Parkinson's disease (PD) is a neurodegenerative disease characterized by progressive loss of dopaminergic neurons in the substantia nigra and striatum. Glial cell line‐derived neurotrophic factor (GDNF) can effectively promote the differentiation and survival of many types of neurons, especially dopaminergic neurons, suggesting it could be a treatment for PD. Lipid rafts are highly dynamic cell membrane domains that contain numerous signal protein receptors, providing an important platform for signal transduction. Compelling evidence indicates that alterations in lipid rafts are associated with PD, and some studies have reported that GDNF can regulate the expression of caveolin‐1, a lipid raft‐marker protein. However, the precise effects of GDNF on lipid rafts remain unknown. We developed a cellular PD model, purified detergent‐resistant membranes (membrane rafts), and performed proteomic and lipid metabolomics analyses to examine changes in lipid rafts after GDNF treatment. The results showed considerable protein and lipid alterations in response to GDNF, especially altered levels of dopamine‐β‐hydroxylase, heat shock 70 kDa protein, neural cell adhesion molecule, cytoskeletal proteins, and long‐chain polysaturated/unsaturated fatty acids.

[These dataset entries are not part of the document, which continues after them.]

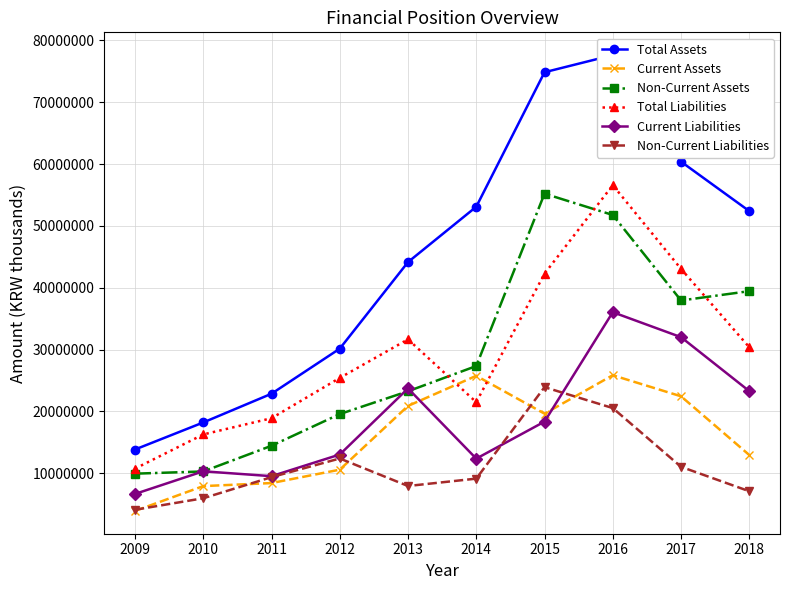

What is the greatest value displayed?

77622631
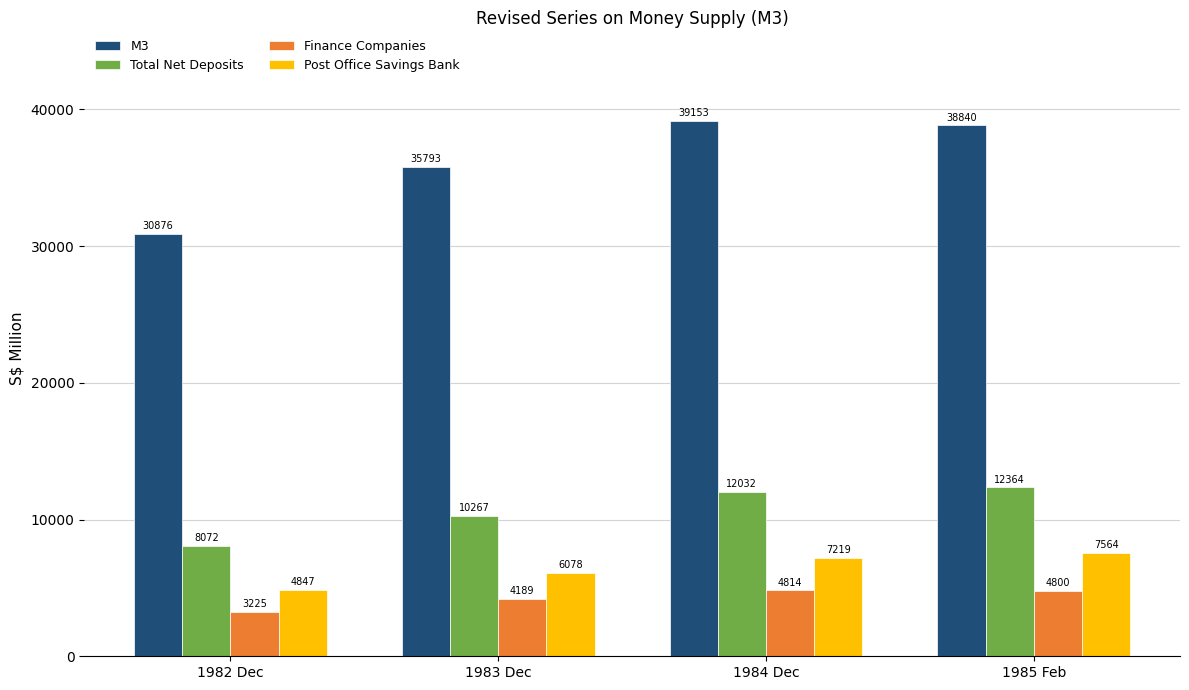

How many values in the Post Office Savings Bank series are below 7218?

2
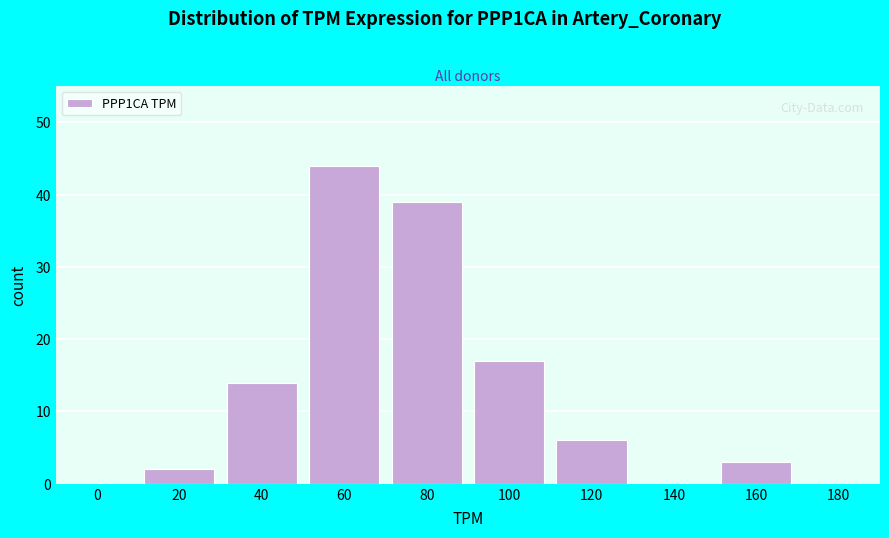

Reading left to right, extract all data points from this chart.

0=0	20=2	40=14	60=44	80=39	100=17	120=6	140=0	160=3	180=0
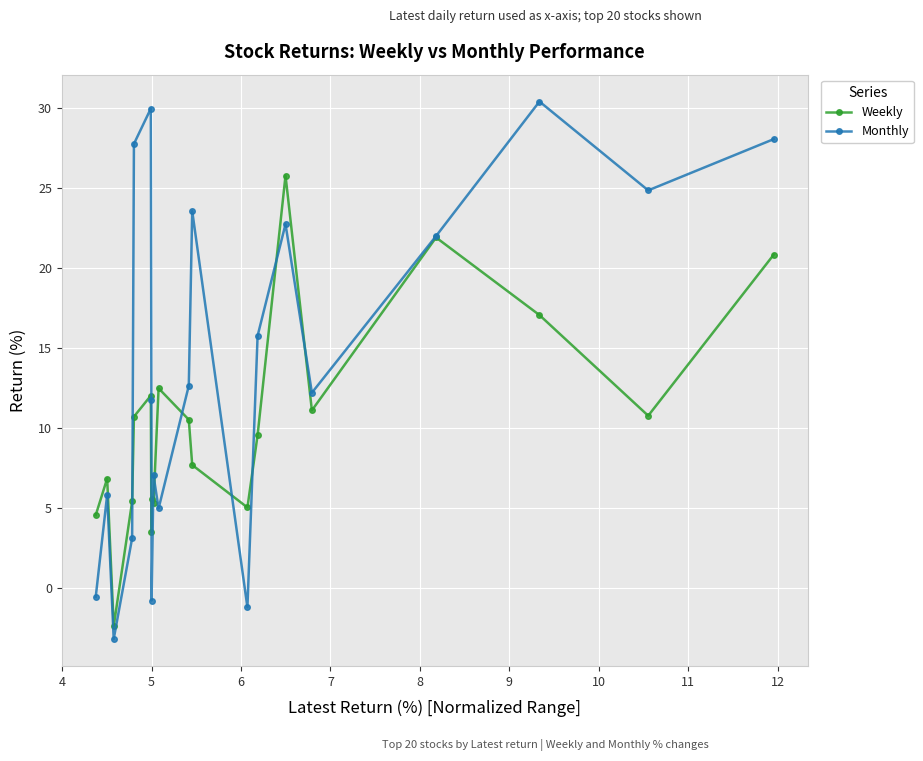

True or false: Weekly has more than 0 points higher than both neighbors.

True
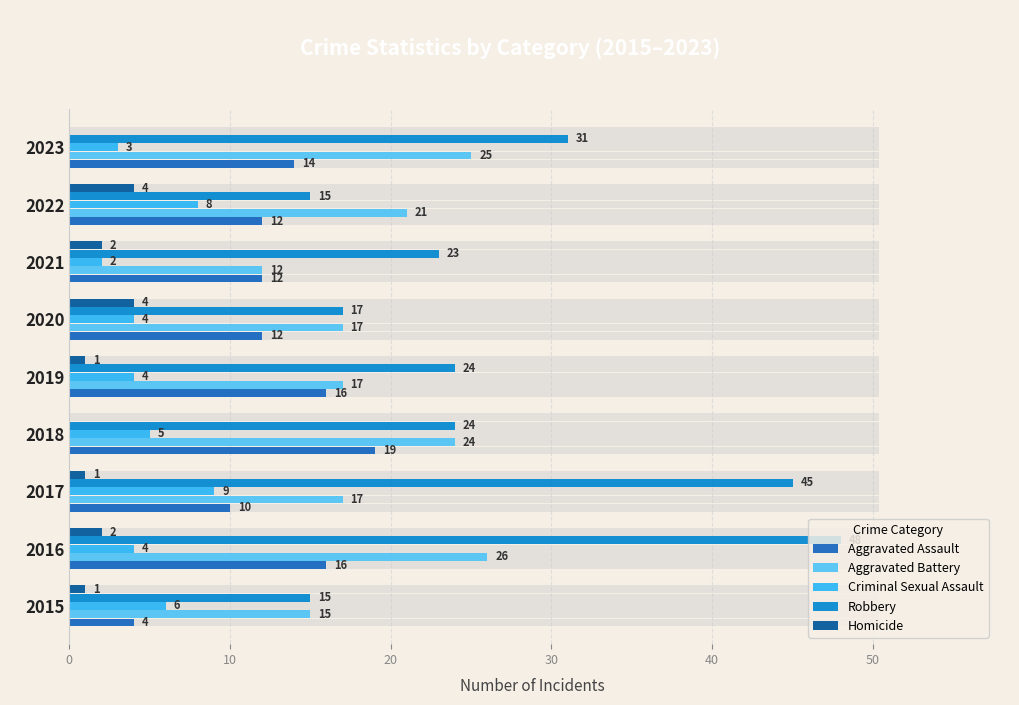

Which series has the widest spread of values?

Robbery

These findings reveal a new avenue to explore the relationships between GDNF, lipid rafts, and PD and support the hypothesis that GDNF may be a useful treatment for PD. In this study, we explored the effect of glial cell line‐derived neurotrophic factor (GDNF) on 1‐methyl‐4‐phenylpyridinium‐injured differentiated SH‐SY5Y cells. The results showed considerable protein and lipid alterations in response to GDNF, especially altered levels of dopamine‐β‐hydroxylase, heat shock 70 kDa protein, neural cell adhesion molecule, cytoskeletal proteins, and long‐chain polysaturated/unsaturated fatty acids. We hope these findings could reveal a new avenue to explore the relationships between GDNF, lipid rafts, and Parkinson's disease (PD) and support the hypothesis that GDNF may be a useful treatment for PD.